Required action: Would you return the data below exactly as it stands, with every picture left out?

Source data:
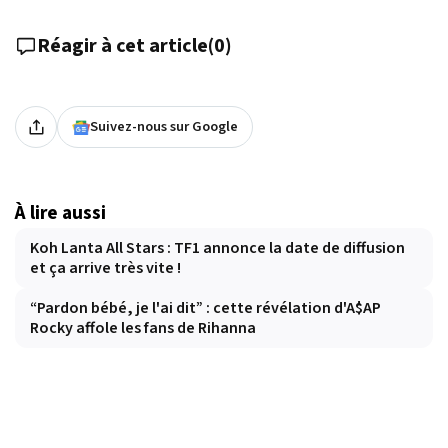
Réagir à cet article
(
0
)
Suivez-nous sur Google
À lire aussi
Koh Lanta All Stars : TF1 annonce la date de diffusion
et ça arrive très vite !
“Pardon bébé, je l'ai dit” : cette révélation d'A$AP
Rocky affole les fans de Rihanna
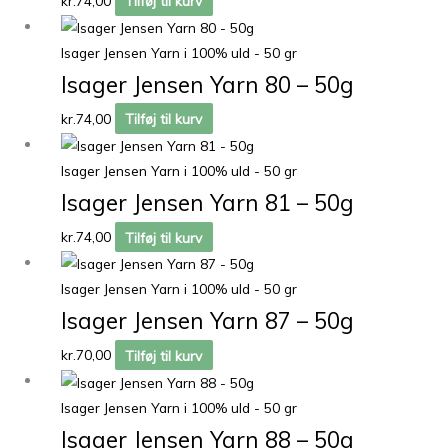
kr.
74,00
Tilføj til kurv
Isager Jensen Yarn i 100% uld - 50 gr
Isager Jensen Yarn 80 – 50g
kr.
74,00
Tilføj til kurv
Isager Jensen Yarn i 100% uld - 50 gr
Isager Jensen Yarn 81 – 50g
kr.
74,00
Tilføj til kurv
Isager Jensen Yarn i 100% uld - 50 gr
Isager Jensen Yarn 87 – 50g
kr.
70,00
Tilføj til kurv
Isager Jensen Yarn i 100% uld - 50 gr
Isager Jensen Yarn 88 – 50g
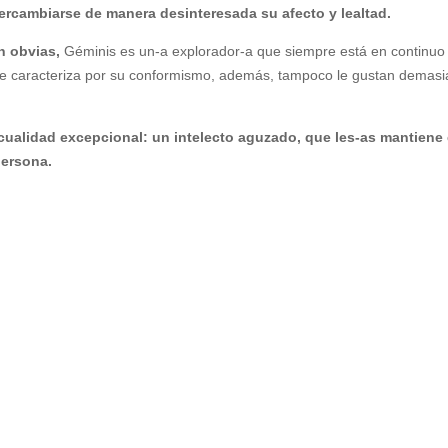
tercambiarse de manera desinteresada su afecto y lealtad.
on obvias,
Géminis es un-a explorador-a que siempre está en continuo
e se caracteriza por su conformismo, además, tampoco le gustan demas
cualidad excepcional: un intelecto aguzado, que les-as mantiene
persona.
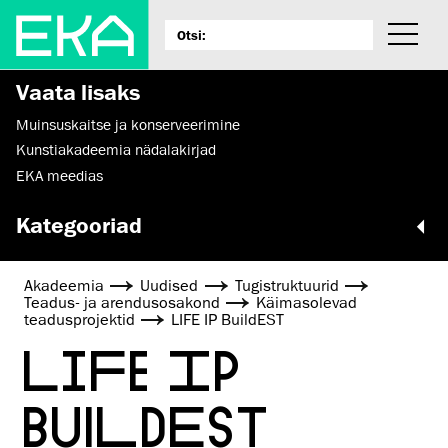
Vaata lisaks
Muinsus­kaitse ja konserveerimine
Kunstiakadeemia nädalakirjad
EKA meedias
Kategooriad
Akadeemia
Uudised
Tugistruktuurid
Teadus- ja arendusosakond
Käimasolevad
teadusprojektid
LIFE IP BuildEST
LIFE IP
BUILDEST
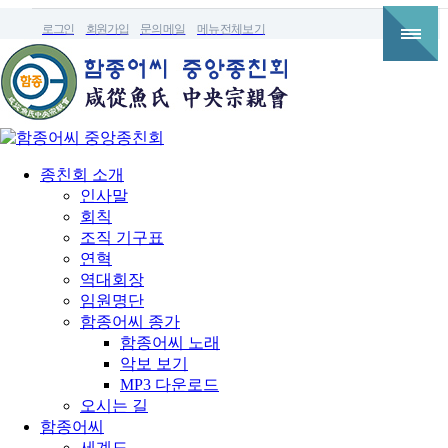
로그인
회원가입
문의메일
메뉴전체보기
종친회 소개
인사말
회칙
조직 기구표
연혁
역대회장
임원명단
함종어씨 종가
함종어씨 노래
악보 보기
MP3 다운로드
오시는 길
함종어씨
세계도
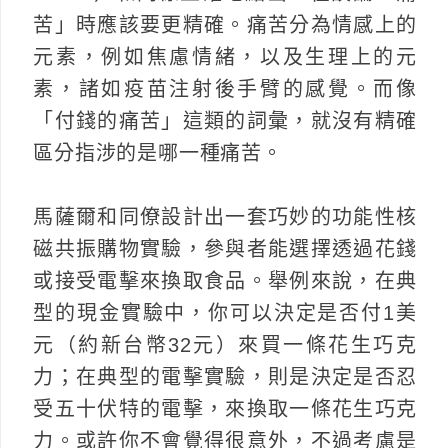
苦」時應該要更精確。痛苦分為情感上的
元素，例如焦慮情緒，以及生理上的元
素，諸如疫苗注射後手臂的感覺。而像
「付錢的痛苦」這類的詞彙，就沒有精確
區分指涉的是哪一種痛苦。
馬薩爾和同僚設計出一套巧妙的功能性核
磁共振購物實驗，參與者能選擇透過花錢
或接受電擊來換取食品。舉例來說，在典
型的現金實驗中，你可以決定是否付1美
元（約新台幣32元）來買一條花生巧克
力；在典型的電擊實驗，則是決定是否忍
受五十伏特的電擊，來換取一條花生巧克
力。或許你不會覺得很意外，不過考慮是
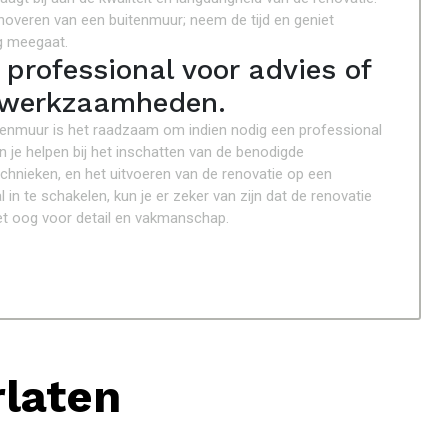
noveren van een buitenmuur; neem de tijd en geniet
ng meegaat.
professional voor advies of
iewerkzaamheden.
enmuur is het raadzaam om indien nodig een professional
 je helpen bij het inschatten van de benodigde
chnieken, en het uitvoeren van de renovatie op een
n te schakelen, kun je er zeker van zijn dat de renovatie
met oog voor detail en vakmanschap.
rlaten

Response to the exercise:
Réagir à cet article
(
0
)
Suivez-nous sur Google
À lire aussi
Koh Lanta All Stars : TF1 annonce la date de diffusion
et ça arrive très vite !
“Pardon bébé, je l'ai dit” : cette révélation d'A$AP
Rocky affole les fans de Rihanna
kr.
74,00
Tilføj til kurv
Isager Jensen Yarn i 100% uld - 50 gr
Isager Jensen Yarn 80 – 50g
kr.
74,00
Tilføj til kurv
Isager Jensen Yarn i 100% uld - 50 gr
Isager Jensen Yarn 81 – 50g
kr.
74,00
Tilføj til kurv
Isager Jensen Yarn i 100% uld - 50 gr
Isager Jensen Yarn 87 – 50g
kr.
70,00
Tilføj til kurv
Isager Jensen Yarn i 100% uld - 50 gr
Isager Jensen Yarn 88 – 50g
tercambiarse de manera desinteresada su afecto y lealtad.
on obvias,
Géminis es un-a explorador-a que siempre está en continuo
e se caracteriza por su conformismo, además, tampoco le gustan demas
cualidad excepcional: un intelecto aguzado, que les-as mantiene
persona.
Vaata lisaks
Muinsus­kaitse ja konserveerimine
Kunstiakadeemia nädalakirjad
EKA meedias
Kategooriad
Akadeemia
Uudised
Tugistruktuurid
Teadus- ja arendusosakond
Käimasolevad
teadusprojektid
LIFE IP BuildEST
LIFE IP
BUILDEST
로그인
회원가입
문의메일
메뉴전체보기
종친회 소개
인사말
회칙
조직 기구표
연혁
역대회장
임원명단
함종어씨 종가
함종어씨 노래
악보 보기
MP3 다운로드
오시는 길
함종어씨
세계도
苦」時應該要更精確。痛苦分為情感上的
元素，例如焦慮情緒，以及生理上的元
素，諸如疫苗注射後手臂的感覺。而像
「付錢的痛苦」這類的詞彙，就沒有精確
區分指涉的是哪一種痛苦。
馬薩爾和同僚設計出一套巧妙的功能性核
磁共振購物實驗，參與者能選擇透過花錢
或接受電擊來換取食品。舉例來說，在典
型的現金實驗中，你可以決定是否付1美
元（約新台幣32元）來買一條花生巧克
力；在典型的電擊實驗，則是決定是否忍
受五十伏特的電擊，來換取一條花生巧克
力。或許你不會覺得很意外，不過考慮是
noveren van een buitenmuur; neem de tijd en geniet
ng meegaat.
professional voor advies of
iewerkzaamheden.
enmuur is het raadzaam om indien nodig een professional
 je helpen bij het inschatten van de benodigde
chnieken, en het uitvoeren van de renovatie op een
n te schakelen, kun je er zeker van zijn dat de renovatie
met oog voor detail en vakmanschap.
rlaten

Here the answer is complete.